* _TEXT SHOWN_
»»

# **Information:**
- The data consists of 80 columns which can be divided into 4 groups, namely F1, F2, F3, F4.
- F1 (0 - 14) float64
- F2 (0 - 24) int64
- F3 (0 - 24) float64
- F4 (0 - 14) float64
- There are 1 000 000 entries.
- There are 1 000 000 missing values.
- Column F2 has no missing values.

[Imputation guide](https://www.kaggle.com/code/parulpandey/a-guide-to-handling-missing-values-in-python)

# **Strategy:**
## Focus on investigating F1 and F3, F4 is control.

#### **mean, median** 
1. F1 mean imputer, F3 mean imputer, F4 mean imputer **[1.41613]** (Benchmark)
2. F1 mean imputer, F3 median imputer, F4 mean imputer **[1.41620]**
3. F1 median imputer, F3 mean imputer, F4 mean imputer **[1.41621]**
4. F1 median imputer, F3 median imputer, F4 mean imputer **[1.41627]**

#### **ffill, bfil** (check code for implementation detail)

««

* _STORED DATA_
»»

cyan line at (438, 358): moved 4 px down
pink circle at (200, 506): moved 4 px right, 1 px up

««
»»

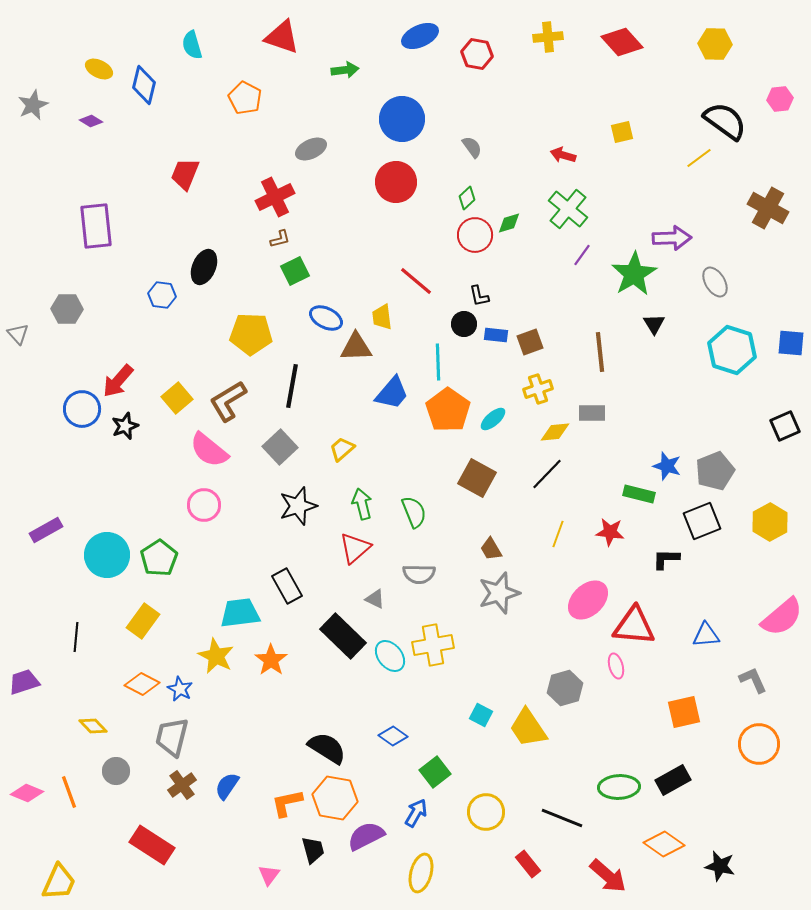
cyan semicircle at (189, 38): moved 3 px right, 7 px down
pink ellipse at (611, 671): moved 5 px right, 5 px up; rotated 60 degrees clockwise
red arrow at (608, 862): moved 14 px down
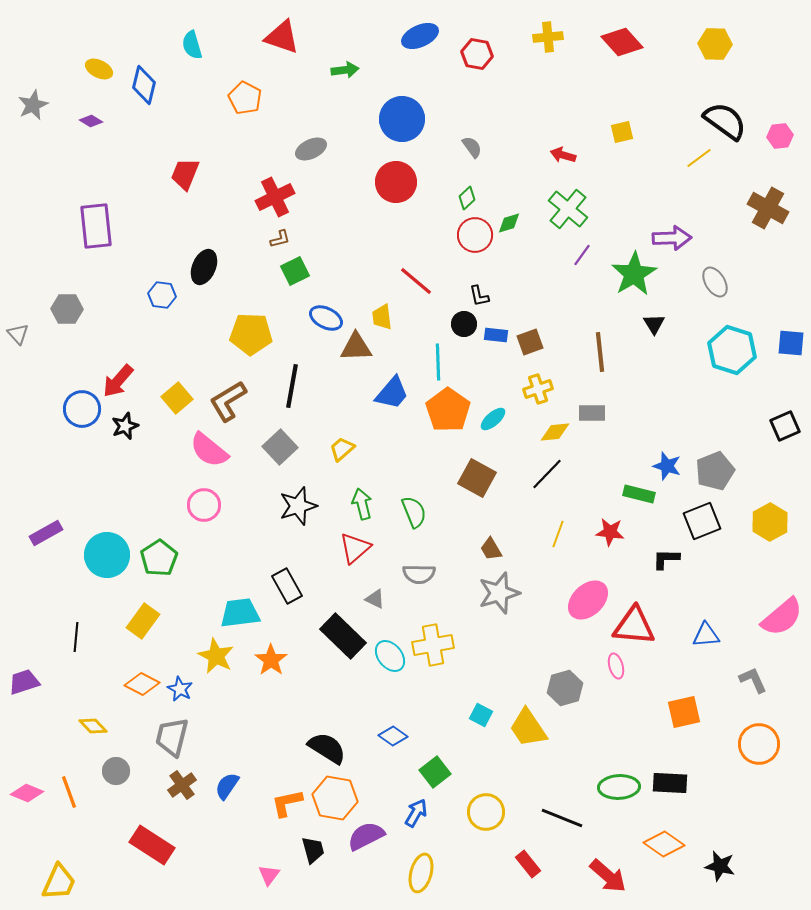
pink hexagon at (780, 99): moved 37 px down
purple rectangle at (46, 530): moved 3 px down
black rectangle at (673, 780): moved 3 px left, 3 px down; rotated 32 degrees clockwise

««

* _INSTRUCTION A_
According to the imputation notes, which column has no missing values?
* _INSTRUCTION B_
Reproduce the imputation notes word for word from "# **Strategy:**" to "imputer **[1.41613]** (Benchmark)".
The entries are separate material and are not part of the imputation notes.

* _REPLY A_
Column F2.

* _REPLY B_
# **Strategy:**
## Focus on investigating F1 and F3, F4 is control.

#### **mean, median** 
1. F1 mean imputer, F3 mean imputer, F4 mean imputer **[1.41613]** (Benchmark)